HDFS提供了一个传统的树形文件组织结构。一个用户或应用可以创建目录,并在目录下存放文件。文件系统名字空间结构和其他文件系统是一样的。你可以创建和删除文件,移动文件,重命名文件。HDFS并没有实现用户Quota,也没有实现软硬链接。但是其架构并不妨碍实现这些功能。

The NameNode maintains the file system namespace. Any change to the file system namespace or its properties is recorded by the NameNode. An application can specify the number of replicas of a file that should be maintained by HDFS. The number of copies of a file is called the replication factor of that file. This information is stored by the NameNode.

名字结点管理了文件系统的名字空间。任何对于文件系统命名空间或者其属性的改动都会被记录在名字结点中。应用可以决定一个文件的拷贝数量。一个文件的拷贝数量被称作文件的拷贝因子,并保存在名字结点中。

Data Replication

数据复制

HDFS is designed to reliably store very large files across machines in a large cluster. It stores each file as a sequence of blocks; all blocks in a file except the last block are the same size. The blocks of a file are replicated for fault tolerance. The block size and replication factor are configurable per file. An application can specify the number of replicas of a file. The replication factor can be specified at file creation time and can be changed later. Files in HDFS are write-once and have strictly one writer at any time.
在这里插入图片描述

HDFS被设计来在集群中可靠地存储大文件。它把每个文件存储成一系列的数据块,除了最后一块,文件中的数据块都等大。文件的数据块被复制从而容错。数据块大小和拷贝因子可以按不同文件来不同配置。应用可以在创建文件时指定拷贝数量,之后仍然可以修改。HDFS中的文件只允许被写一次,并且任何时间只有一个写操作发生。

The NameNode makes all decisions regarding replication of blocks. It periodically receives a Heartbeat and a Blockreport from each of the DataNodes in the cluster. Receipt of a Heartbeat implies that the DataNode is functioning properly. A Blockreport contains a list of all blocks on a DataNode.

文件结点决定了数据块复制相关的一切。它定期从每个数据结点接受心跳包和数据块报表。接收到心跳包说明该数据结点还活着。数据块报表则包含了该数据结点上的所有数据块列表。

Replica Placement: The First Baby Steps

复制块的放置:第一步

The placement of replicas is critical to HDFS reliability and performance. Optimizing replica placement distinguishes HDFS from most other distributed file systems. This is a feature that needs lots of tuning and experience.
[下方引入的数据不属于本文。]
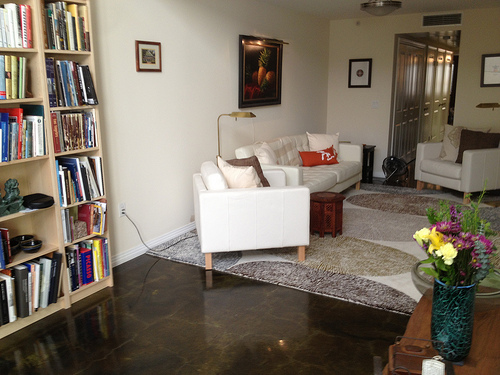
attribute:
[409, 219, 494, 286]
flowers — purple, silk, yellow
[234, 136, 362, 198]
sofa — here, white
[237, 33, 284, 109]
art — fruit painting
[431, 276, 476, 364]
vase — green, teal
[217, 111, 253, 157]
floor lamp — gold colored, here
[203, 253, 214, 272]
leg — wooden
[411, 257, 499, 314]
bowl — clear glass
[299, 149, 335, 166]
pillow — red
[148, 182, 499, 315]
area rug — oval designed, white, brown, here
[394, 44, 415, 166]
door — white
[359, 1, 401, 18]
ceiling light — here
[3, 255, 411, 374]
floor — dark, marble, here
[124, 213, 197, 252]
electrical wire — here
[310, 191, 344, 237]
end table — here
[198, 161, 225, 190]
cushion — white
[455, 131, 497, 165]
pillow — brown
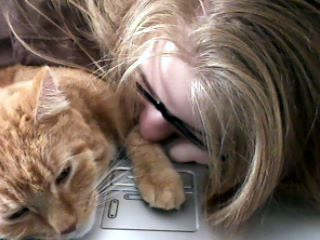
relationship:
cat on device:
[4, 64, 189, 240] [39, 160, 217, 240]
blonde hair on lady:
[9, 0, 313, 237] [124, 28, 237, 177]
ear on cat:
[33, 67, 66, 118] [4, 64, 189, 240]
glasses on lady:
[128, 76, 217, 152] [124, 28, 237, 177]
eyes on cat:
[4, 162, 86, 230] [4, 64, 189, 240]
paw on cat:
[135, 154, 185, 211] [4, 64, 189, 240]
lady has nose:
[124, 28, 237, 177] [139, 109, 172, 140]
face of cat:
[4, 151, 102, 239] [4, 64, 189, 240]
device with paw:
[39, 160, 217, 240] [135, 154, 185, 211]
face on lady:
[118, 48, 220, 166] [124, 28, 237, 177]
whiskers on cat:
[85, 165, 138, 211] [4, 64, 189, 240]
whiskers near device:
[85, 165, 138, 211] [39, 160, 217, 240]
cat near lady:
[4, 64, 189, 240] [124, 28, 237, 177]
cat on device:
[4, 64, 189, 240] [96, 168, 202, 232]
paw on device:
[135, 154, 185, 211] [96, 168, 202, 232]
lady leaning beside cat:
[124, 28, 237, 177] [4, 64, 189, 240]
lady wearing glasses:
[124, 28, 237, 177] [128, 76, 217, 152]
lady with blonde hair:
[124, 28, 237, 177] [9, 0, 313, 237]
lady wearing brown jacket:
[124, 28, 237, 177] [2, 0, 106, 63]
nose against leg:
[139, 109, 172, 140] [121, 119, 193, 212]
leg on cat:
[121, 119, 193, 212] [4, 64, 189, 240]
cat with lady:
[4, 64, 189, 240] [124, 28, 237, 177]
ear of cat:
[33, 67, 66, 118] [4, 64, 189, 240]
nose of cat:
[39, 198, 91, 236] [4, 64, 189, 240]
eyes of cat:
[4, 162, 86, 230] [4, 64, 189, 240]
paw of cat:
[135, 154, 185, 211] [4, 64, 189, 240]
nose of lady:
[139, 109, 172, 140] [124, 28, 237, 177]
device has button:
[96, 168, 202, 232] [107, 195, 123, 222]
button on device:
[107, 195, 123, 222] [39, 160, 217, 240]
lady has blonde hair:
[124, 28, 237, 177] [9, 0, 313, 237]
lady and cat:
[124, 28, 237, 177] [4, 64, 189, 240]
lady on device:
[124, 28, 237, 177] [96, 168, 202, 232]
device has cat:
[96, 168, 202, 232] [4, 64, 189, 240]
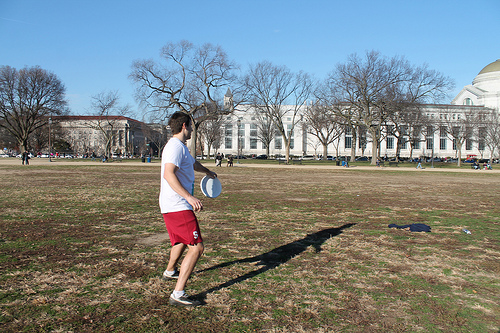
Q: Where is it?
A: This is at the park.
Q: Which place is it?
A: It is a park.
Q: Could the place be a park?
A: Yes, it is a park.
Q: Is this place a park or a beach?
A: It is a park.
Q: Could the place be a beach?
A: No, it is a park.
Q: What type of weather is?
A: It is clear.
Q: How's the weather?
A: It is clear.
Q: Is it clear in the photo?
A: Yes, it is clear.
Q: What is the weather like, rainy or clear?
A: It is clear.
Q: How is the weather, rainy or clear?
A: It is clear.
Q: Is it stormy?
A: No, it is clear.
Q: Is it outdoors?
A: Yes, it is outdoors.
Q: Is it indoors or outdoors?
A: It is outdoors.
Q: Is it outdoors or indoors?
A: It is outdoors.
The purpose of a rack-aware replica placement policy is to improve data reliability, availability, and network bandwidth utilization. The current implementation for the replica placement policy is a first effort in this direction. The short-term goals of implementing this policy are to validate it on production systems, learn more about its behavior, and build a foundation to test and research more sophisticated policies.

复制块的放置对于HDFS的可靠性和性能至关重要。优化复制块的放置是HDFS与其他分布式文件系统不同之处。这个特性需要大量的经验和调试。目标是通过rack-aware的拷贝块放置策略来提供数据可靠性、可用性和网络带宽利用率。目前的拷贝块放置策略还是这个方向的第一步。短期目标是实现该策略,并在产品中进行验证,从而得到更多经验,再演化更多更复杂的策略。

Large HDFS instances run on a cluster of computers that commonly spread across many racks. Communication between two nodes in different racks has to go through switches. In most cases, network bandwidth between machines in the same rack is greater than network bandwidth between machines in different racks.

大型HDFS实例会运行在跨多个rack的集群上。不同rack中结点的通信必须要经过交换机。多数情况下,同一个rack中的网络带宽要比不同rack中大。

The NameNode determines the rack id each DataNode belongs to via the process outlined in Hadoop Rack Awareness. A simple but non-optimal policy is to place replicas on unique racks. This prevents losing data when an entire rack fails and allows use of bandwidth from multiple racks when reading data. This policy evenly distributes replicas in the cluster which makes it easy to balance load on component failure. However, this policy increases the cost of writes because a write needs to transfer blocks to multiple racks.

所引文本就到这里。